Why of course. A woman who's a genius scientist, period? Now, we can't have THAT. Just a genius in a small way! Making discoveries by accident! Unlike the male geniuses-in-a-big-way!

#InfinityGate #Books2026

@quidcumque Another excerpt where I have (only from this excerpt and my past experiences with SFF) a different take. When any character is described as a genius, I get a little bored and my expectations for the book drop (Oh, another super duper brilliant savant! This story will definitely be original and interesting!). There are ways to do it that don't make me roll my eyes, but I think it's pretty difficult to make that trope feel like anything besides the power fantasies of a teenage writer. I suspect describing this character as sort of bumbling toward career success was an attempt to dodge those criticisms.

Women in this role are (paradoxically, maybe) sometimes even worse as characters because I often feel there is an air of chip-on-the-shoulder misogyny. Heinlein and Stephenson, for instance, have superGeniusBrilliant female characters and their fans get really pissy when you point out that those characters' apparent intelligence was often a smoke screen to distract from their fundamental function as reward objects for those authors' male protagonists; their "brilliance" is eventually cast as just another feature to make them desirable reward objects, like lustrous hair or large breasts.

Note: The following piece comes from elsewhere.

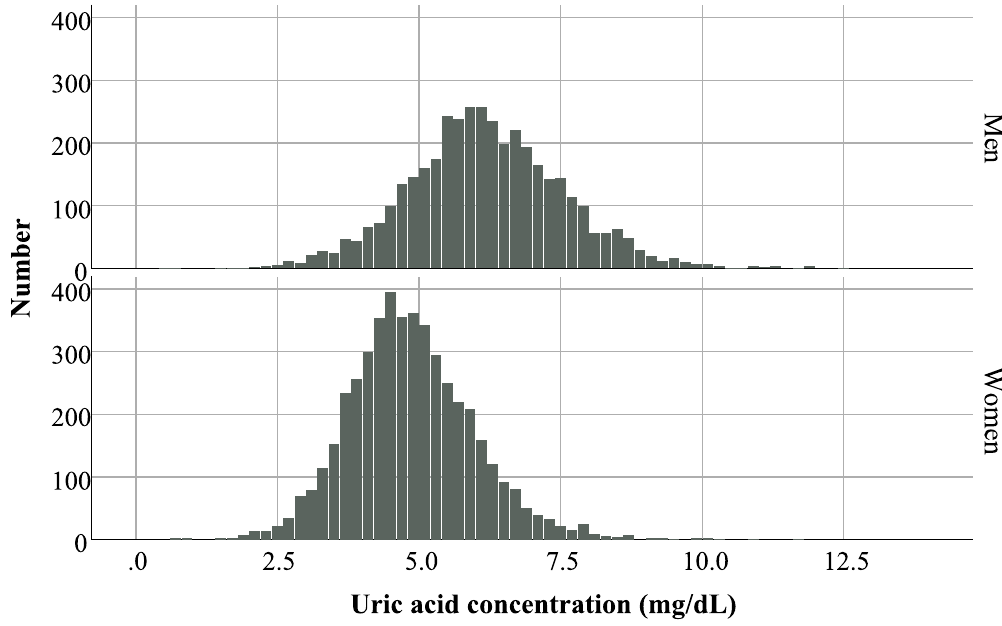
Fig 2. Histogram of baseline uric acid concentration by sex. Sex difference in uric acid concentration is prominent. In the histogram, the baseline uric acid concentration is distributed normally in both sexes. The mean (SD) values were 4.8 (1.1) mg/dL and 6.1 (1.4) mg/dL in women and men, respectively.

The "ooh, another story about a [misunderstood / dominating / quixotic / incomprehensible / christ-figure] genius" thing is generally uninteresting to me as a reader, but when it's about a female character my eyes narrow and the author is on thin ice until they show me they aren't writing a slightly spiffed-up version of neckbeard anime fanfic.

@guyjantic well, then... just don't describe your charachter as a genius? Not sure how we disagree here.
@quidcumque Maybe we don't. Writing a convincing genius is a hard thing to do, from what I've seen in scifi, where many attempts have been made. I don't know how to do it, but I have developed reactions to the annoying ways.